_STATED EXERCISE_: Replace "pose" with "camera" throughout the items and give all their lines again, with nothing else changed.

──────── GIVEN DATA ────────

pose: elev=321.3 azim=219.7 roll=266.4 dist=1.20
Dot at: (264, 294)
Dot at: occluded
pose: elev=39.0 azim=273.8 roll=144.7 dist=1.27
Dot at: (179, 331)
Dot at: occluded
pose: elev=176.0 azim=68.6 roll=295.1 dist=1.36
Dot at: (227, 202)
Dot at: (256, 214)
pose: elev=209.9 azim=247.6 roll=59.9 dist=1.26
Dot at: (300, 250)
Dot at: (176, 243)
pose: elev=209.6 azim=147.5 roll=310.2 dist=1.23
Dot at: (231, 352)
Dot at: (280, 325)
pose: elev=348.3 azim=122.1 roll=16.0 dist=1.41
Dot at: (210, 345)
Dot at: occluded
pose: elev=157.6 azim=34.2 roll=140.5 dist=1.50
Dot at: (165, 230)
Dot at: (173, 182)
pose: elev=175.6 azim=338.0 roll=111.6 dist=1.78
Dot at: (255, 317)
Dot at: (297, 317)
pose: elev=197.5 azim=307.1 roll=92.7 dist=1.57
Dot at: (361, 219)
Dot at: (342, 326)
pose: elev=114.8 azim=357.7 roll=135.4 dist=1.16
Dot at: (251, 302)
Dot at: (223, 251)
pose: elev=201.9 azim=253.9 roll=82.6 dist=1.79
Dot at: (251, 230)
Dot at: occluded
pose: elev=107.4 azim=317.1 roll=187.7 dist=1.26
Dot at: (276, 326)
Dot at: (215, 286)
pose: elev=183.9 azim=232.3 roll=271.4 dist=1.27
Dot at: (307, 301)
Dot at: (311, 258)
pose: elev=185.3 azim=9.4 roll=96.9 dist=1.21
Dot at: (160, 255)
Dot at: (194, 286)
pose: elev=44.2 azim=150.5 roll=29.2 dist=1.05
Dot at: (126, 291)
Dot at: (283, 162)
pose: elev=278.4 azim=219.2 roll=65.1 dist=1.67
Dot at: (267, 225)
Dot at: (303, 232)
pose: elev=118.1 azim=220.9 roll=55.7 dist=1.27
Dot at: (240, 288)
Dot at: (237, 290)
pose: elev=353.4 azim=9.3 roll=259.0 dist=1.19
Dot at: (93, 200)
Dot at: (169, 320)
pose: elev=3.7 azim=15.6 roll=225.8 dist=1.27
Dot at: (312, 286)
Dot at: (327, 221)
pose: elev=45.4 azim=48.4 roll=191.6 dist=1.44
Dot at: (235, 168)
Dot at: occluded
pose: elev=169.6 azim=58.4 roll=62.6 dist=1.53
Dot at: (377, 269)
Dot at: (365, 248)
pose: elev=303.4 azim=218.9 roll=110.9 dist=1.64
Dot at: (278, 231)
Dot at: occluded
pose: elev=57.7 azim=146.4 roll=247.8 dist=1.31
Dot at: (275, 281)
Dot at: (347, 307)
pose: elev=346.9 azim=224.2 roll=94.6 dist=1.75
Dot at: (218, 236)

────────

_ANSWER TO THE PROBLEM_:
camera: elev=321.3 azim=219.7 roll=266.4 dist=1.20
Dot at: (264, 294)
Dot at: occluded
camera: elev=39.0 azim=273.8 roll=144.7 dist=1.27
Dot at: (179, 331)
Dot at: occluded
camera: elev=176.0 azim=68.6 roll=295.1 dist=1.36
Dot at: (227, 202)
Dot at: (256, 214)
camera: elev=209.9 azim=247.6 roll=59.9 dist=1.26
Dot at: (300, 250)
Dot at: (176, 243)
camera: elev=209.6 azim=147.5 roll=310.2 dist=1.23
Dot at: (231, 352)
Dot at: (280, 325)
camera: elev=348.3 azim=122.1 roll=16.0 dist=1.41
Dot at: (210, 345)
Dot at: occluded
camera: elev=157.6 azim=34.2 roll=140.5 dist=1.50
Dot at: (165, 230)
Dot at: (173, 182)
camera: elev=175.6 azim=338.0 roll=111.6 dist=1.78
Dot at: (255, 317)
Dot at: (297, 317)
camera: elev=197.5 azim=307.1 roll=92.7 dist=1.57
Dot at: (361, 219)
Dot at: (342, 326)
camera: elev=114.8 azim=357.7 roll=135.4 dist=1.16
Dot at: (251, 302)
Dot at: (223, 251)
camera: elev=201.9 azim=253.9 roll=82.6 dist=1.79
Dot at: (251, 230)
Dot at: occluded
camera: elev=107.4 azim=317.1 roll=187.7 dist=1.26
Dot at: (276, 326)
Dot at: (215, 286)
camera: elev=183.9 azim=232.3 roll=271.4 dist=1.27
Dot at: (307, 301)
Dot at: (311, 258)
camera: elev=185.3 azim=9.4 roll=96.9 dist=1.21
Dot at: (160, 255)
Dot at: (194, 286)
camera: elev=44.2 azim=150.5 roll=29.2 dist=1.05
Dot at: (126, 291)
Dot at: (283, 162)
camera: elev=278.4 azim=219.2 roll=65.1 dist=1.67
Dot at: (267, 225)
Dot at: (303, 232)
camera: elev=118.1 azim=220.9 roll=55.7 dist=1.27
Dot at: (240, 288)
Dot at: (237, 290)
camera: elev=353.4 azim=9.3 roll=259.0 dist=1.19
Dot at: (93, 200)
Dot at: (169, 320)
camera: elev=3.7 azim=15.6 roll=225.8 dist=1.27
Dot at: (312, 286)
Dot at: (327, 221)
camera: elev=45.4 azim=48.4 roll=191.6 dist=1.44
Dot at: (235, 168)
Dot at: occluded
camera: elev=169.6 azim=58.4 roll=62.6 dist=1.53
Dot at: (377, 269)
Dot at: (365, 248)
camera: elev=303.4 azim=218.9 roll=110.9 dist=1.64
Dot at: (278, 231)
Dot at: occluded
camera: elev=57.7 azim=146.4 roll=247.8 dist=1.31
Dot at: (275, 281)
Dot at: (347, 307)
camera: elev=346.9 azim=224.2 roll=94.6 dist=1.75
Dot at: (218, 236)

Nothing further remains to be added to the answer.